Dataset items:
○ ○ ○

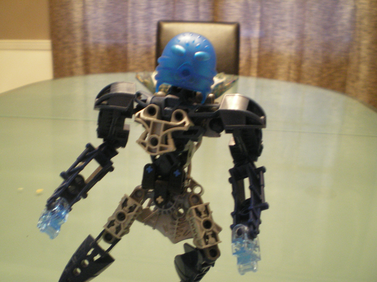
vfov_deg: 37.7
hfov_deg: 49.0
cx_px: 188
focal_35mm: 38
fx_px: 414
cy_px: 141
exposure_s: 1/8
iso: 400
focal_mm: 6.3
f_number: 3.1
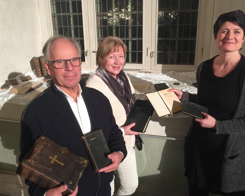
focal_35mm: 33
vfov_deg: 44.5
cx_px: 128
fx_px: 239
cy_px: 101
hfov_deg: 54.2
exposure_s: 1/10
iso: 100
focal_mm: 4.15
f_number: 2.2
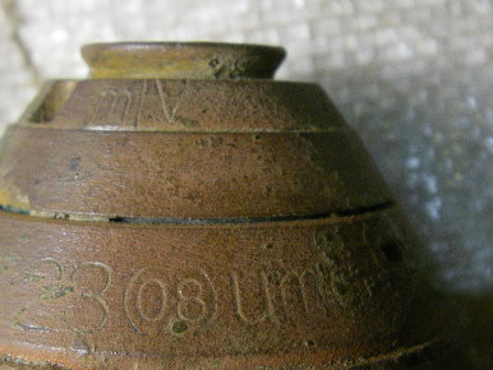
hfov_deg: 30.6
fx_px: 898
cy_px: 227
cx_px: 204
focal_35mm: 63
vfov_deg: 23.3
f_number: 3.3
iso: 320
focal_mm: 6.3
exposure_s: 1/50
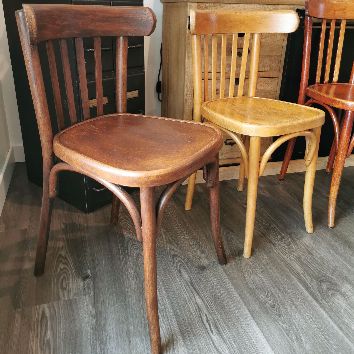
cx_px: 178
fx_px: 370
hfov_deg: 51.1
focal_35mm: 32
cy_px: 148
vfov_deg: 50.9
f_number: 1.8
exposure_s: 1/50
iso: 200
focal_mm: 5.58
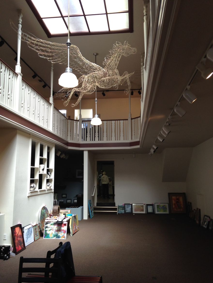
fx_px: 271
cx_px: 106
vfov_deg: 55.3
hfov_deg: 43.0
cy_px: 142
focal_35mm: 33
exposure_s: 1/120
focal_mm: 4.12
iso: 64
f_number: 2.4
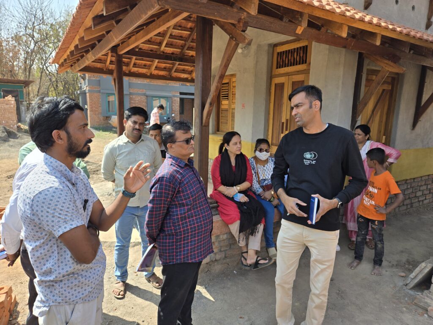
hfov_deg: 73.9
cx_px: 216
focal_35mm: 23
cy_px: 162
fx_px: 288
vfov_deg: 58.9
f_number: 1.8
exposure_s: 1/758
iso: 25
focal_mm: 5.4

○ ○ ○

### Work instructions
What you give back must be the data above, reproduced exactly and free of pictures.

### The completed task
vfov_deg: 37.7
hfov_deg: 49.0
cx_px: 188
focal_35mm: 38
fx_px: 414
cy_px: 141
exposure_s: 1/8
iso: 400
focal_mm: 6.3
f_number: 3.1
focal_35mm: 33
vfov_deg: 44.5
cx_px: 128
fx_px: 239
cy_px: 101
hfov_deg: 54.2
exposure_s: 1/10
iso: 100
focal_mm: 4.15
f_number: 2.2
hfov_deg: 30.6
fx_px: 898
cy_px: 227
cx_px: 204
focal_35mm: 63
vfov_deg: 23.3
f_number: 3.3
iso: 320
focal_mm: 6.3
exposure_s: 1/50
cx_px: 178
fx_px: 370
hfov_deg: 51.1
focal_35mm: 32
cy_px: 148
vfov_deg: 50.9
f_number: 1.8
exposure_s: 1/50
iso: 200
focal_mm: 5.58
fx_px: 271
cx_px: 106
vfov_deg: 55.3
hfov_deg: 43.0
cy_px: 142
focal_35mm: 33
exposure_s: 1/120
focal_mm: 4.12
iso: 64
f_number: 2.4
hfov_deg: 73.9
cx_px: 216
focal_35mm: 23
cy_px: 162
fx_px: 288
vfov_deg: 58.9
f_number: 1.8
exposure_s: 1/758
iso: 25
focal_mm: 5.4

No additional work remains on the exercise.